Second, so what if spellcasters lose out on higher level spellcasting punch by multiclassing? This is not an inadequacy- they're opting for flexibility, and the 3.X system reflects the real downside of this quite vividly. Those who are equally talented in a variety of areas are quite rare indeed- even Michael Jordan couldn't play pro-level baseball.
Third, even if you aren't convinced that the 3.X system is more realistic, neither the answer nor the problem is about how high-level casters get screwed by multiclassing, its about the power discrepancy between high-level magic and the high-level abilities of other classes. Remove that discrepancy, the perceived problem evaporates.
Fourth, as you point out, the XP penalty is often avoided as a houserule- the obvious fix was fairly widely (though not universally) adopted. Codifying it in 4Ed would have been accepted without a yip.
Fifth, pruning coupled with better class design (IOW, well defined roles, less redundancy, more attention to the design consequences) would have worked just fine. Look at the PrCls that have some kind of spellcasting. Some of the early ones had seperate and limited spell lists or added singleton spells. Most of the latter ones simply improve the spellcasting ability of the PC's underlying spellcasting class- the more limited options are almost never used anymore.
Sixth, the 4Ed multiclassing system doesn't really address the problem of the 3.X primary caster. Instead it nerfs the number & potency of the abilities gained in the dabbled class. It "solves" one problem by creating a different one.
In a lot of ways, 3e multiclassing is about giving people without system mastery the freedom to suck. 4e is less flexible - you need one class per concept instead of a handful of flexible base classes that you mix & match - but it also does a better job of not letting players shoot themselves in the foot.

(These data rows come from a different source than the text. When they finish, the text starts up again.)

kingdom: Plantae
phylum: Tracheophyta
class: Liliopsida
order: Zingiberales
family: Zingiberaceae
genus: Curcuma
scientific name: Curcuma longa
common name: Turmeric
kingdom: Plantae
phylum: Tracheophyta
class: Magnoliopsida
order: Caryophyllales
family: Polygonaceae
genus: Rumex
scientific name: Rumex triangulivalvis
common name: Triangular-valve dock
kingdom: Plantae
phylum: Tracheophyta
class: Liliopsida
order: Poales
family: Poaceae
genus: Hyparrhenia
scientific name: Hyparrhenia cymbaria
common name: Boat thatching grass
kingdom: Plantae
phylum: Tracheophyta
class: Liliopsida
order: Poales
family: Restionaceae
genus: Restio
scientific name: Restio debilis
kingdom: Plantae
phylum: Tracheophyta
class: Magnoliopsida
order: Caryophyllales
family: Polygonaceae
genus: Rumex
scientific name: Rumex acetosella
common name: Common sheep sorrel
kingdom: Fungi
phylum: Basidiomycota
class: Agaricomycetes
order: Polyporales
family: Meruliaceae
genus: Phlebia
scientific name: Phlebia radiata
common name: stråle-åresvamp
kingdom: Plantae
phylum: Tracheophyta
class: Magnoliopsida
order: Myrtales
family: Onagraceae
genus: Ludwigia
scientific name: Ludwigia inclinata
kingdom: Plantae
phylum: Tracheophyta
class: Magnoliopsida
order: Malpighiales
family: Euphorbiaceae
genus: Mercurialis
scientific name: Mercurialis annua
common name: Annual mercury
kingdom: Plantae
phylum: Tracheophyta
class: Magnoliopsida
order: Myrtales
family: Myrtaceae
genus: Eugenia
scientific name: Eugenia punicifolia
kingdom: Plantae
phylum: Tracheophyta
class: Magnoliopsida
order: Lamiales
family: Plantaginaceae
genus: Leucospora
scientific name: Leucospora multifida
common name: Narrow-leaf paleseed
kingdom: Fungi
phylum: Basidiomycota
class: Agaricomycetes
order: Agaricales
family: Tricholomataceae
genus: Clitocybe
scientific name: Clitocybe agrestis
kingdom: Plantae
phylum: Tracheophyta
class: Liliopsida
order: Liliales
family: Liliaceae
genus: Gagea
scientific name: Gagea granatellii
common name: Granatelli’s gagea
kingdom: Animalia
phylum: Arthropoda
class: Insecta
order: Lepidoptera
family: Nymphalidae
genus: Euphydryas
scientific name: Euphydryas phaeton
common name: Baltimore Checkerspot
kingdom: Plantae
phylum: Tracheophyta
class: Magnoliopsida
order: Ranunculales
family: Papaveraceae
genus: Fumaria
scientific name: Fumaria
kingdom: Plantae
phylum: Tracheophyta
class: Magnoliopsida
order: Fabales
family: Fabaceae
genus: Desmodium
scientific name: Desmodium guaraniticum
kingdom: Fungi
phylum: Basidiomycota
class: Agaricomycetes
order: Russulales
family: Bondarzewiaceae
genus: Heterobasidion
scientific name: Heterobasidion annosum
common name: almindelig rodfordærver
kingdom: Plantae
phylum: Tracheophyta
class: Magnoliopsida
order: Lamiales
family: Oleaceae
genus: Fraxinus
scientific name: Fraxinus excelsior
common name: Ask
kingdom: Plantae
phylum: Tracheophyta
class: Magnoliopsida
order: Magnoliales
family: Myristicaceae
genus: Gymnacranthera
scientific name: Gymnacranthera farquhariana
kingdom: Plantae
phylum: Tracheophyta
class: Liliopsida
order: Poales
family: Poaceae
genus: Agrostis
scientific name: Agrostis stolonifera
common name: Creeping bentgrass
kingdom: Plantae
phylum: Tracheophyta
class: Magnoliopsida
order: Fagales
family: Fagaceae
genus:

Personally, I don't see that as a feature- its watering down the game. I didn't depend upon the system itself to keep me from making mistakes- I grew up with other gamers helping me figure out the system, and then did the same for other novices as I got older.
I grew up with unedited WB cartoons. At some point in my adulthood, someone edited them so all of the "violence" was edited out. Instead of seeing Daffy Duck get his head blackened and his beak blasted to the backside of his head by Elmer Fudd's shotgun blast, EF would take aim, then you'd see Daffy closing his beak on his blackened head.
Similarly, I saw a lot of schools and public libraries remove controversial classic novels from their shelves.
In both cases, it was to "protect the children."
For me, 4Ed is just like those edited WB cartoons, or those libraries without classics. Or, more accurately, like a bicycle from which the training wheels can never be removed.
Design the game for adults & experienced gamers, and then let them adapt it for those who are less experienced (for whatever reason). Don't design the system for the lowest common denominator- here, the novice or inexperienced gamer.